[WORK TO BE COMPLETED] Every line of the listing below from the one with "border-top: 3px solid" up to and including the one with "font-size: 22px ->" should be retyped exactly, and nothing else; pictures are not part of the copy.
** DATA EXTRACTS follows **
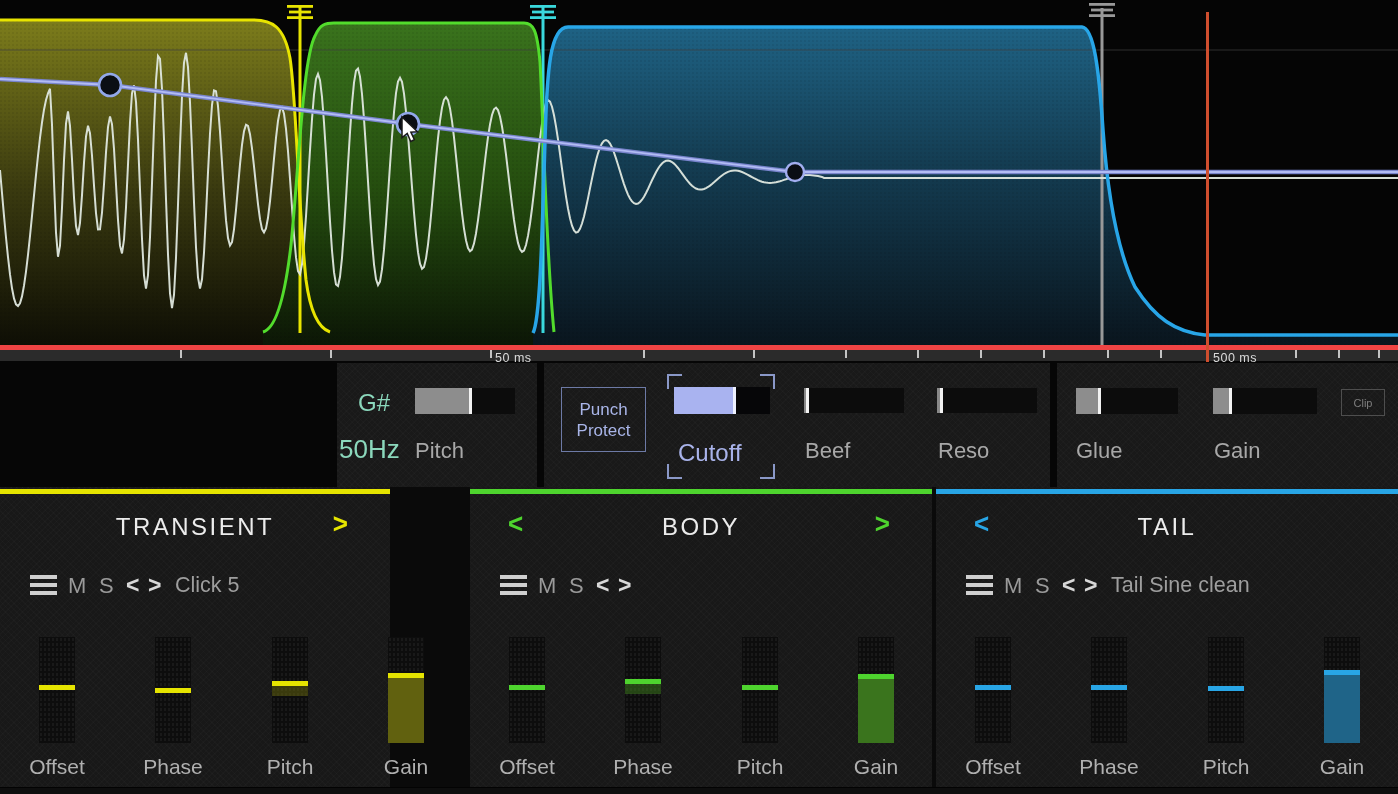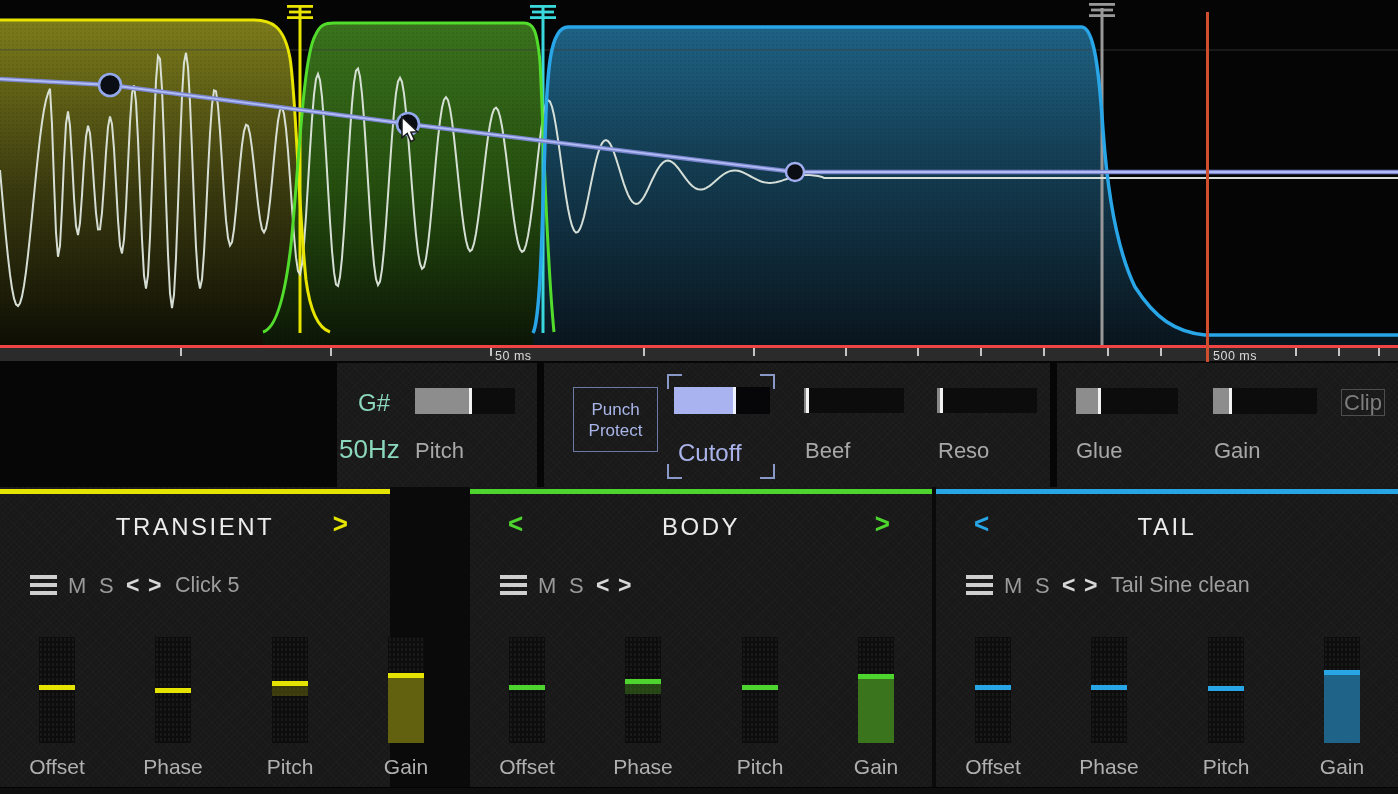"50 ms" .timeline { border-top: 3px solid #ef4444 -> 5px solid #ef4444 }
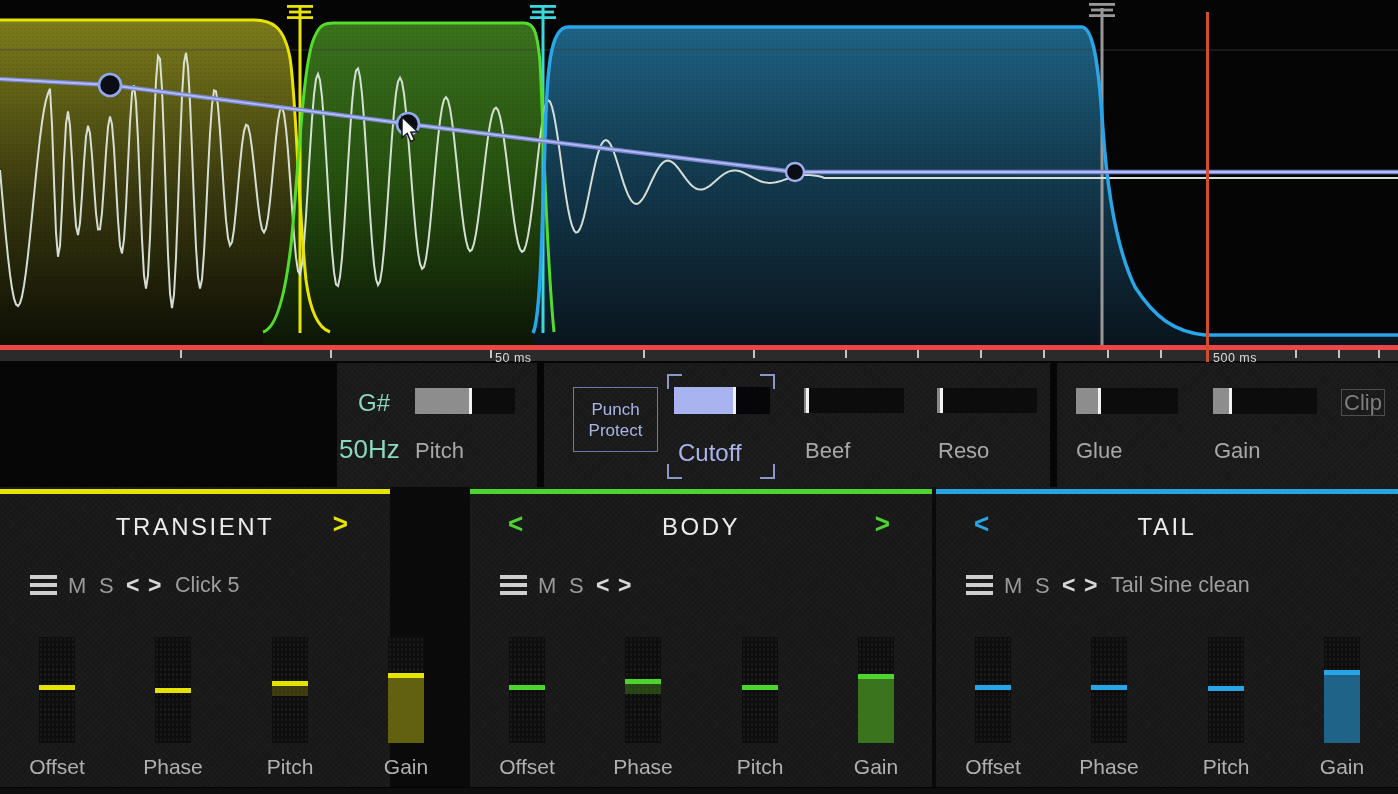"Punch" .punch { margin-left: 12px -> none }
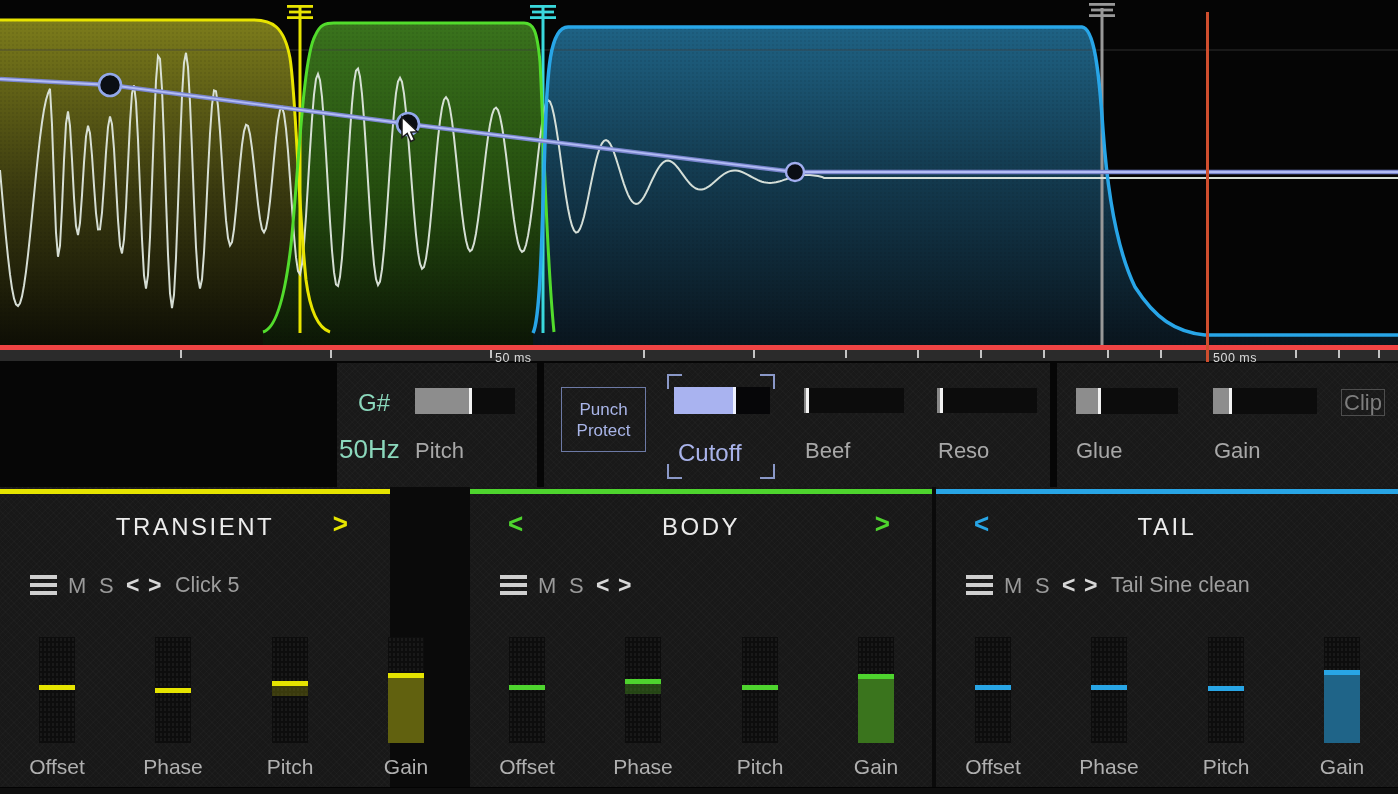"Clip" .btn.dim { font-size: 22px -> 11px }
** End of DATA EXTRACTS **
** DATA EXTRACTS follows **
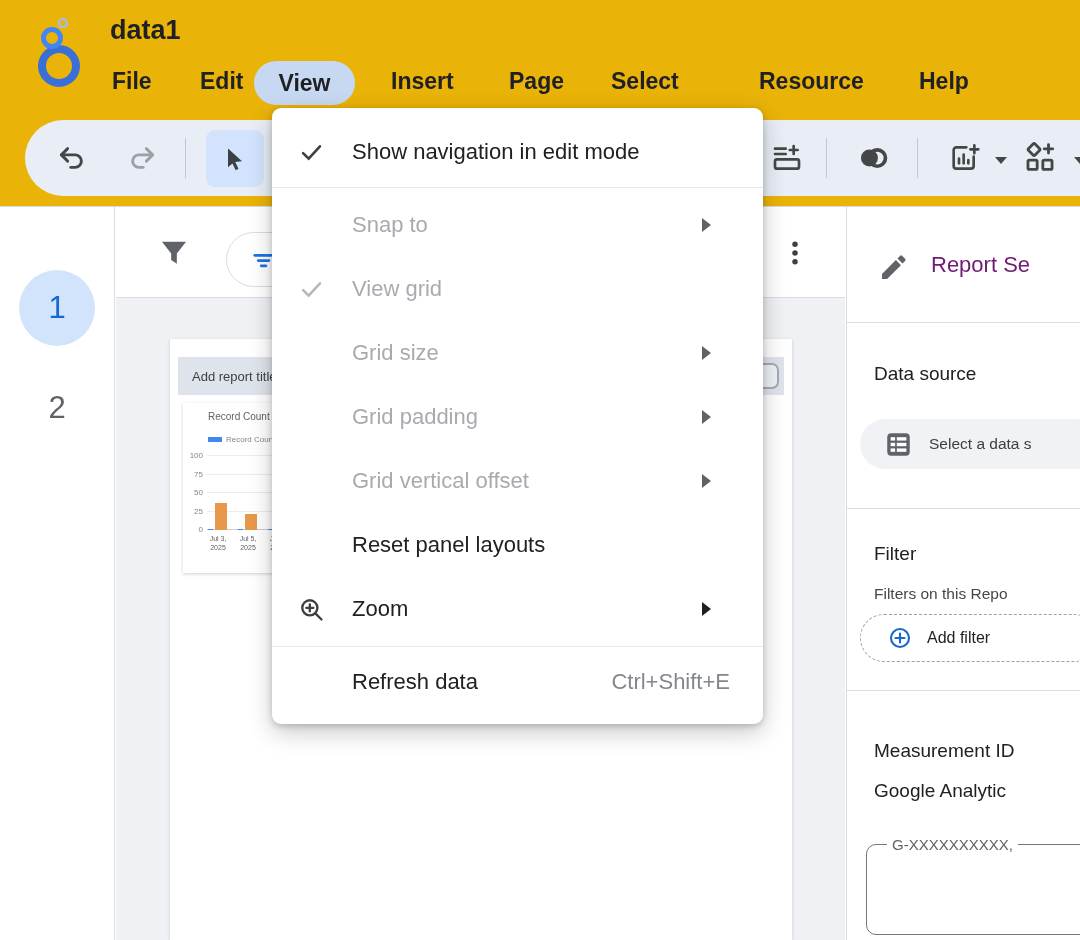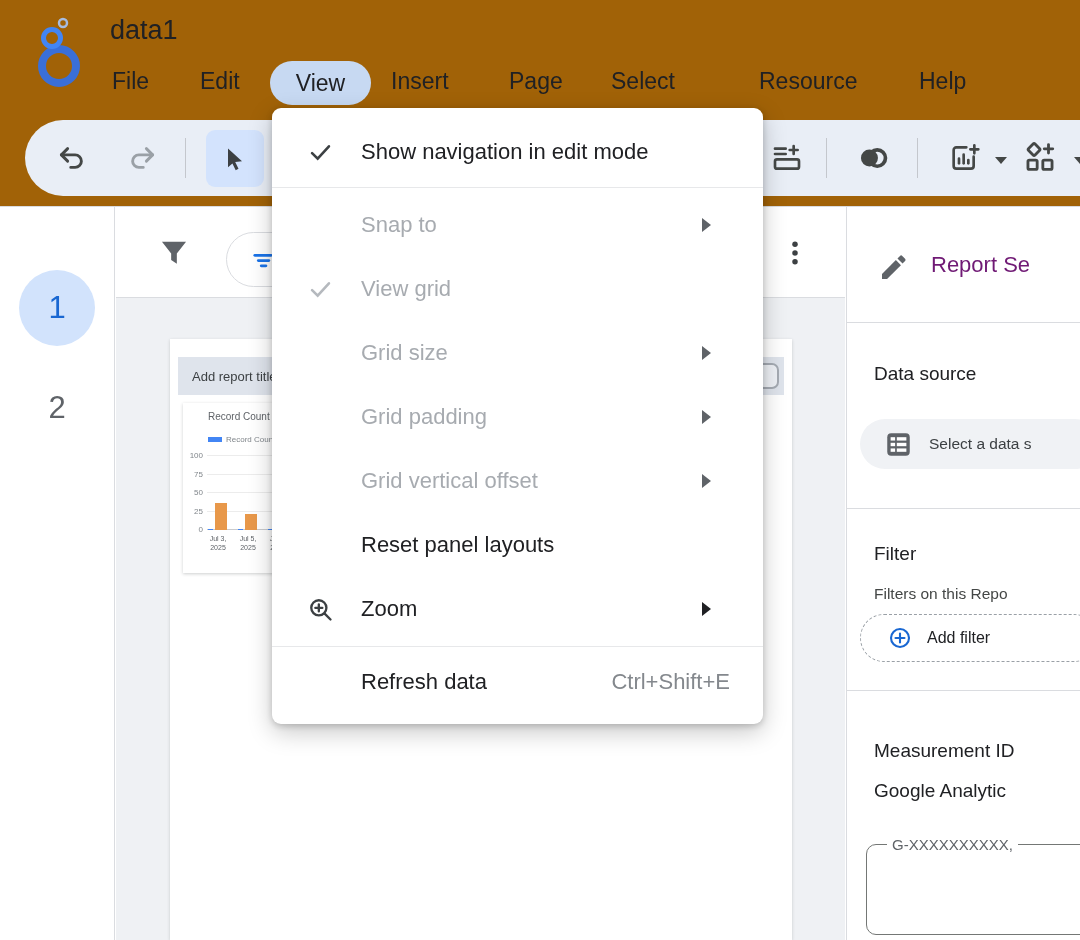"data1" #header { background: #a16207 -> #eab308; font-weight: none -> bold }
** End of DATA EXTRACTS **
** DATA EXTRACTS follows **
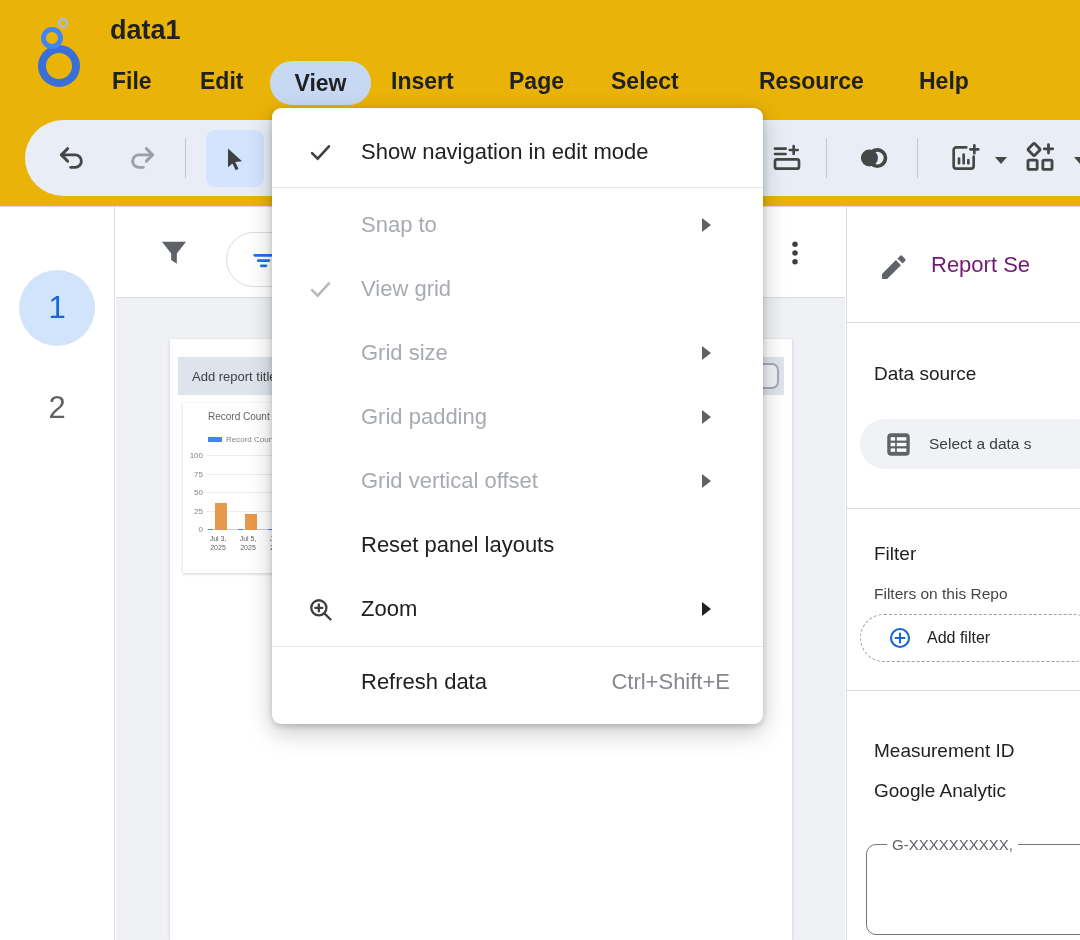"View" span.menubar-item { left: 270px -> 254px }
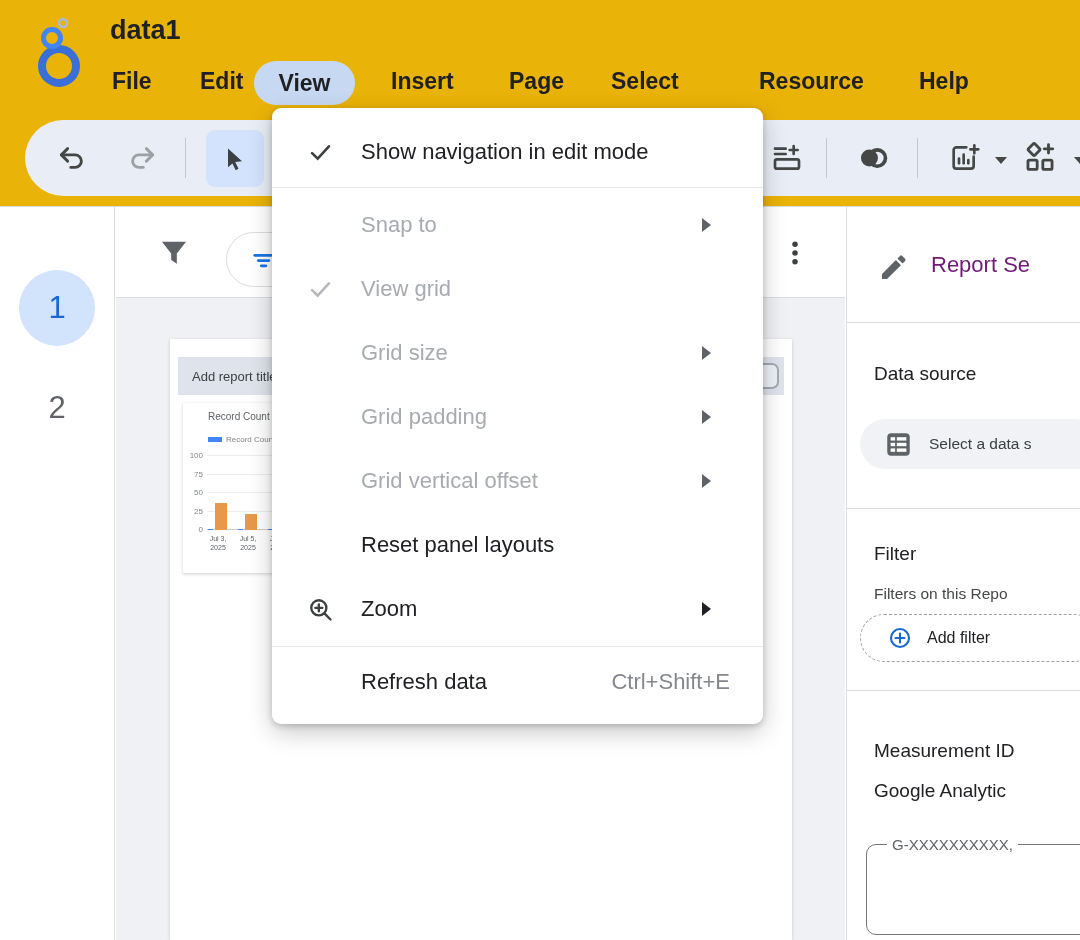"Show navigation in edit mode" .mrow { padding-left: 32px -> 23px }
** End of DATA EXTRACTS **
[TASK RESPONSE]
"50 ms" .timeline { border-top: 3px solid #ef4444 -> 5px solid #ef4444 }
"Punch" .punch { margin-left: 12px -> none }
"Clip" .btn.dim { font-size: 22px -> 11px }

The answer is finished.